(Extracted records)
□ □ □ □ □

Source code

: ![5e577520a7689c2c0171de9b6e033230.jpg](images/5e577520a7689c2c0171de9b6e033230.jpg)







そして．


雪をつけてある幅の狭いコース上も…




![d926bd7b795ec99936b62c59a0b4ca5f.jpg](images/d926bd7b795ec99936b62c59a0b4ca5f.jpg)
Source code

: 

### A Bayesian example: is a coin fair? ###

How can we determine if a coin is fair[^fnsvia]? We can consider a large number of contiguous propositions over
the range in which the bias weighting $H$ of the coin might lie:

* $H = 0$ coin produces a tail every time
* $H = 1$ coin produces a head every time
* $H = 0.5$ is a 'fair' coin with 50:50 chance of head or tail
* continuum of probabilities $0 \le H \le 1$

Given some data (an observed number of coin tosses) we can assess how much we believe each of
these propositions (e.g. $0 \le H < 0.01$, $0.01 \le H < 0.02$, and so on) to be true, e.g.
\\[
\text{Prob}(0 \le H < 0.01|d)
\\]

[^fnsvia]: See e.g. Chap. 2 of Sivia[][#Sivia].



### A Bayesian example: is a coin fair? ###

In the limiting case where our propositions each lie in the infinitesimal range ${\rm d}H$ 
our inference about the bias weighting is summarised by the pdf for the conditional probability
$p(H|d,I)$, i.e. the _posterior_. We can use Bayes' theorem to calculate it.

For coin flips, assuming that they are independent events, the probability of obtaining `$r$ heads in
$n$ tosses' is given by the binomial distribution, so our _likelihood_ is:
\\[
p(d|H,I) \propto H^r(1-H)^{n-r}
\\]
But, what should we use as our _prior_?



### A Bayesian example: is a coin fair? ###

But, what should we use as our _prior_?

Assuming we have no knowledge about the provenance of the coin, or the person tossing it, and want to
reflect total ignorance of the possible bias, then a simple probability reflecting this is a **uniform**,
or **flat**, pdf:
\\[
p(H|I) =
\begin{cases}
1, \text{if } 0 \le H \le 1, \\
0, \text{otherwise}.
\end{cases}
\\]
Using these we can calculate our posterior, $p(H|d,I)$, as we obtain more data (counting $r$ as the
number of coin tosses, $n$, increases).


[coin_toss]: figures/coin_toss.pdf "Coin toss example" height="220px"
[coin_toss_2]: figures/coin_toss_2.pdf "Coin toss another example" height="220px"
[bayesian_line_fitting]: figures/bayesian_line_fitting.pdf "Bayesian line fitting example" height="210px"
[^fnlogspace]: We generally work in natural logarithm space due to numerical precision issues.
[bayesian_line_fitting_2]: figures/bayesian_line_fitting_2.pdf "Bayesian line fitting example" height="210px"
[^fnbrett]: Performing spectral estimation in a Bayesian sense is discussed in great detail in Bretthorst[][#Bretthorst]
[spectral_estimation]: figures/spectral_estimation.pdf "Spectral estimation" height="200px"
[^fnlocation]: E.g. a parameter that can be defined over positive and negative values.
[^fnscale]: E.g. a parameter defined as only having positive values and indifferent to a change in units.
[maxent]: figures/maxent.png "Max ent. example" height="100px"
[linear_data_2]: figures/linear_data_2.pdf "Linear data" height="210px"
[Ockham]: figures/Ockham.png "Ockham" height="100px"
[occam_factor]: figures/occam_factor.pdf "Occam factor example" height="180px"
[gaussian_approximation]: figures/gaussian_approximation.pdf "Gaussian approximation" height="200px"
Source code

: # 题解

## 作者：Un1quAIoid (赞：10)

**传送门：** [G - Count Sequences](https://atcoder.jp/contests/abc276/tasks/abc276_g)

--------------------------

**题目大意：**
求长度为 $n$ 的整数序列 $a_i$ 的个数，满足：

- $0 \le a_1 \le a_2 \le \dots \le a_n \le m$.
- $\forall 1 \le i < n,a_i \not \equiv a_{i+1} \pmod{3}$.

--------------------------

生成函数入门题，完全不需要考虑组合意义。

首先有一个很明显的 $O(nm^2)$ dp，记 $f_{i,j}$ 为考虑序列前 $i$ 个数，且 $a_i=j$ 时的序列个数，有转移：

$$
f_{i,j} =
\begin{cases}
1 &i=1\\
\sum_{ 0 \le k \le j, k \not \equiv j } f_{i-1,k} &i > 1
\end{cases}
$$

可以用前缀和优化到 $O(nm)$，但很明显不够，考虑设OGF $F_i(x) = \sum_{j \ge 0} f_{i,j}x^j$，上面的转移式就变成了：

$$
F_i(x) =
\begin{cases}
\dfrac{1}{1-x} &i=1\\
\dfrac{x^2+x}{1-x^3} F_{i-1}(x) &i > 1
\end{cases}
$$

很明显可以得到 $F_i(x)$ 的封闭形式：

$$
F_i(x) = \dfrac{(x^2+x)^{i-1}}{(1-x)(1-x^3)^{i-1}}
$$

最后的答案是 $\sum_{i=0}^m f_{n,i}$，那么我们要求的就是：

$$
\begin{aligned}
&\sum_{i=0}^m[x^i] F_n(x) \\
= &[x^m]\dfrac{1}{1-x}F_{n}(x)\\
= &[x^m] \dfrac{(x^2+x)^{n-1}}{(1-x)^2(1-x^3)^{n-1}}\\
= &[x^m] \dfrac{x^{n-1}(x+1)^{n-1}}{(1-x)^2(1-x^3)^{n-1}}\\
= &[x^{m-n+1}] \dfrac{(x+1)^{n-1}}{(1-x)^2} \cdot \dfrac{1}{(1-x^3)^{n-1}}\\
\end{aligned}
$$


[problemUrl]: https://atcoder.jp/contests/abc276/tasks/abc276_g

□ □ □ □ □

The answer must reproduce all of the entries exactly.

Source code

: ![5e577520a7689c2c0171de9b6e033230.jpg](images/5e577520a7689c2c0171de9b6e033230.jpg)







そして．


雪をつけてある幅の狭いコース上も…




![d926bd7b795ec99936b62c59a0b4ca5f.jpg](images/d926bd7b795ec99936b62c59a0b4ca5f.jpg)
Source code

: 

### A Bayesian example: is a coin fair? ###

How can we determine if a coin is fair[^fnsvia]? We can consider a large number of contiguous propositions over
the range in which the bias weighting $H$ of the coin might lie:

* $H = 0$ coin produces a tail every time
* $H = 1$ coin produces a head every time
* $H = 0.5$ is a 'fair' coin with 50:50 chance of head or tail
* continuum of probabilities $0 \le H \le 1$

Given some data (an observed number of coin tosses) we can assess how much we believe each of
these propositions (e.g. $0 \le H < 0.01$, $0.01 \le H < 0.02$, and so on) to be true, e.g.
\\[
\text{Prob}(0 \le H < 0.01|d)
\\]

[^fnsvia]: See e.g. Chap. 2 of Sivia[][#Sivia].



### A Bayesian example: is a coin fair? ###

In the limiting case where our propositions each lie in the infinitesimal range ${\rm d}H$ 
our inference about the bias weighting is summarised by the pdf for the conditional probability
$p(H|d,I)$, i.e. the _posterior_. We can use Bayes' theorem to calculate it.

For coin flips, assuming that they are independent events, the probability of obtaining `$r$ heads in
$n$ tosses' is given by the binomial distribution, so our _likelihood_ is:
\\[
p(d|H,I) \propto H^r(1-H)^{n-r}
\\]
But, what should we use as our _prior_?



### A Bayesian example: is a coin fair? ###

But, what should we use as our _prior_?

Assuming we have no knowledge about the provenance of the coin, or the person tossing it, and want to
reflect total ignorance of the possible bias, then a simple probability reflecting this is a **uniform**,
or **flat**, pdf:
\\[
p(H|I) =
\begin{cases}
1, \text{if } 0 \le H \le 1, \\
0, \text{otherwise}.
\end{cases}
\\]
Using these we can calculate our posterior, $p(H|d,I)$, as we obtain more data (counting $r$ as the
number of coin tosses, $n$, increases).


[coin_toss]: figures/coin_toss.pdf "Coin toss example" height="220px"
[coin_toss_2]: figures/coin_toss_2.pdf "Coin toss another example" height="220px"
[bayesian_line_fitting]: figures/bayesian_line_fitting.pdf "Bayesian line fitting example" height="210px"
[^fnlogspace]: We generally work in natural logarithm space due to numerical precision issues.
[bayesian_line_fitting_2]: figures/bayesian_line_fitting_2.pdf "Bayesian line fitting example" height="210px"
[^fnbrett]: Performing spectral estimation in a Bayesian sense is discussed in great detail in Bretthorst[][#Bretthorst]
[spectral_estimation]: figures/spectral_estimation.pdf "Spectral estimation" height="200px"
[^fnlocation]: E.g. a parameter that can be defined over positive and negative values.
[^fnscale]: E.g. a parameter defined as only having positive values and indifferent to a change in units.
[maxent]: figures/maxent.png "Max ent. example" height="100px"
[linear_data_2]: figures/linear_data_2.pdf "Linear data" height="210px"
[Ockham]: figures/Ockham.png "Ockham" height="100px"
[occam_factor]: figures/occam_factor.pdf "Occam factor example" height="180px"
[gaussian_approximation]: figures/gaussian_approximation.pdf "Gaussian approximation" height="200px"
Source code

: # 题解

## 作者：Un1quAIoid (赞：10)

**传送门：** [G - Count Sequences](https://atcoder.jp/contests/abc276/tasks/abc276_g)

--------------------------

**题目大意：**
求长度为 $n$ 的整数序列 $a_i$ 的个数，满足：

- $0 \le a_1 \le a_2 \le \dots \le a_n \le m$.
- $\forall 1 \le i < n,a_i \not \equiv a_{i+1} \pmod{3}$.

--------------------------

生成函数入门题，完全不需要考虑组合意义。

首先有一个很明显的 $O(nm^2)$ dp，记 $f_{i,j}$ 为考虑序列前 $i$ 个数，且 $a_i=j$ 时的序列个数，有转移：

$$
f_{i,j} =
\begin{cases}
1 &i=1\\
\sum_{ 0 \le k \le j, k \not \equiv j } f_{i-1,k} &i > 1
\end{cases}
$$

可以用前缀和优化到 $O(nm)$，但很明显不够，考虑设OGF $F_i(x) = \sum_{j \ge 0} f_{i,j}x^j$，上面的转移式就变成了：

$$
F_i(x) =
\begin{cases}
\dfrac{1}{1-x} &i=1\\
\dfrac{x^2+x}{1-x^3} F_{i-1}(x) &i > 1
\end{cases}
$$

很明显可以得到 $F_i(x)$ 的封闭形式：

$$
F_i(x) = \dfrac{(x^2+x)^{i-1}}{(1-x)(1-x^3)^{i-1}}
$$

最后的答案是 $\sum_{i=0}^m f_{n,i}$，那么我们要求的就是：

$$
\begin{aligned}
&\sum_{i=0}^m[x^i] F_n(x) \\
= &[x^m]\dfrac{1}{1-x}F_{n}(x)\\
= &[x^m] \dfrac{(x^2+x)^{n-1}}{(1-x)^2(1-x^3)^{n-1}}\\
= &[x^m] \dfrac{x^{n-1}(x+1)^{n-1}}{(1-x)^2(1-x^3)^{n-1}}\\
= &[x^{m-n+1}] \dfrac{(x+1)^{n-1}}{(1-x)^2} \cdot \dfrac{1}{(1-x^3)^{n-1}}\\
\end{aligned}
$$


[problemUrl]: https://atcoder.jp/contests/abc276/tasks/abc276_g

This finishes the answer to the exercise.